Your Culture, Your Product

let's go for a walk

Why should product people obsess about culture? I've heard (and seen) both sides of this one.

I'm sure many of us can name some of the "maverick" tech leaders who come out from time to time with salty hot takes about how culture is something you should "leave at the door." It's a distraction. What matters is you move fast, ship it, stay late, work hard.

Listen. I am ALL FOR moving fast and shipping early and often. (Not so much about glorifying long hours and the hustle/grind life. That's so not my scene.)

But the kind of culture you build IS the kind of product you ship. Culture always, always, comes out in the code.

The people you hire, the way you manage your team, the kind of processes you live by, your approach to time off, the way you talk to and about each other (and your customers)... it's honestly right there, in your product, for everybody to see.

Tightly controlled, micromanaged people will build a suffocatingly rigid, tight-laced, micromanagey product.

If you don't know the kind of product I mean, think of your least favorite tool. The one you groan when you realize you have to open again. Yeah. You know the kind of product I mean.

Guaranteed there are unhappy people behind that app. And fun fact: the users of that product are going to be pretty easy to pick off when a better (AKA more joyfully) built product comes bouncing along.

That's my kind of product. The kind that wins friends because it doesn't just do the job, it's so much more fun to be around.

You can't build a fun product if you're not having fun.

If you hire creative people and let them run — create a workplace where they're free to express themselves, feel a real sense of belonging, have outside interests AND the time and mental energy to pursue them AND the psychological safety to bring those passions to work... they will bring that creative energy to the product you build.
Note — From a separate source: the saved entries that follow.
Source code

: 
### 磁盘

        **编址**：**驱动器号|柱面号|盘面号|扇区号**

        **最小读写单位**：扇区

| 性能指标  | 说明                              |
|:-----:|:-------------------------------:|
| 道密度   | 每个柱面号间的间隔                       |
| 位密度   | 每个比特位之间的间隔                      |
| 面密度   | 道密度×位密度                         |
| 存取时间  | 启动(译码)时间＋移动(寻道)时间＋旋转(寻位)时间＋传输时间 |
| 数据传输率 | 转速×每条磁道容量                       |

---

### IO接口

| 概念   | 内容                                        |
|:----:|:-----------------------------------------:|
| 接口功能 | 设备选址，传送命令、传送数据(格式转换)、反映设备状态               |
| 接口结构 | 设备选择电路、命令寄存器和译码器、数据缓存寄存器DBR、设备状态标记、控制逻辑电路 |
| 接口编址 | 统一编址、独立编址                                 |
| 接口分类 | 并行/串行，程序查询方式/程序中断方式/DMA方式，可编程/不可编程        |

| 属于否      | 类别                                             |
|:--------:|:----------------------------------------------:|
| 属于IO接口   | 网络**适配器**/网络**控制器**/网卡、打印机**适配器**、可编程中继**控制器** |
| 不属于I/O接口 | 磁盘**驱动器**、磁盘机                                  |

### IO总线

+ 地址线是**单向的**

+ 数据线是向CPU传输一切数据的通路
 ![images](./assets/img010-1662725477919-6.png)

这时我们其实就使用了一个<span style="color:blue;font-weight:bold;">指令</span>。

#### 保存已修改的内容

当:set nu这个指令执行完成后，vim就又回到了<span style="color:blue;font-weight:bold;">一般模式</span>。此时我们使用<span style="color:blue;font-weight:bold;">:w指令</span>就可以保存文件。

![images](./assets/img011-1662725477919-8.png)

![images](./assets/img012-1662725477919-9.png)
And here's a great bonus: that product will attract lots of fun, freaky fresh users. Who will use your product in ways you didn't expect, couldn't predict, which will help you grow into areas you couldn't have imagined when you set out.

And they'll tell all their freaky fresh friends about your product, too.

That's why I believe so hard that your brand starts and ends in your product. If users love using your product, if it helps them do the thing AND brings them joy, they'll keep using it, keep talking about it, keep telling their friends.

No clever ad copy can paper over a bad product experience. (And trust me, I LOVE clever ad copy. So freaking much.)

You can't build a great product without great people. You can't attract and keep great people without a great culture. They need to be treated like whole people, like grown-ass adults, not micromanaged to within an inch of their lives. They need transparency, autonomy, openness, joy.

I've been lucky enough to be part of a great culture before (yeah HubSpot, I'm looking at you). And now I'm having a very good time continuing to build a great culture at Practice Better (they had a great start and a strong foundation long before I joined). I think culture, brand, and product are all inextricably entwined. I've never understood why each one is treated like separate beasts.

Culture, brand, and product are all everyone's jobs. We're all building our culture, whether we mean to or not. Every single one of us is a brand architect. And I don't care where in the company you sit, if you're not steeped in the product and involved in making it better somehow, maybe you, too, would benefit from a long walk in the woods.

Not in a sinister way, sheesh. I mean, let's all get outside more (or creating art more, or dancing in your kitchen more, or whatever you do). Then bring that chill, creative energy back into work.

We'll all be better for it. You, me, the world.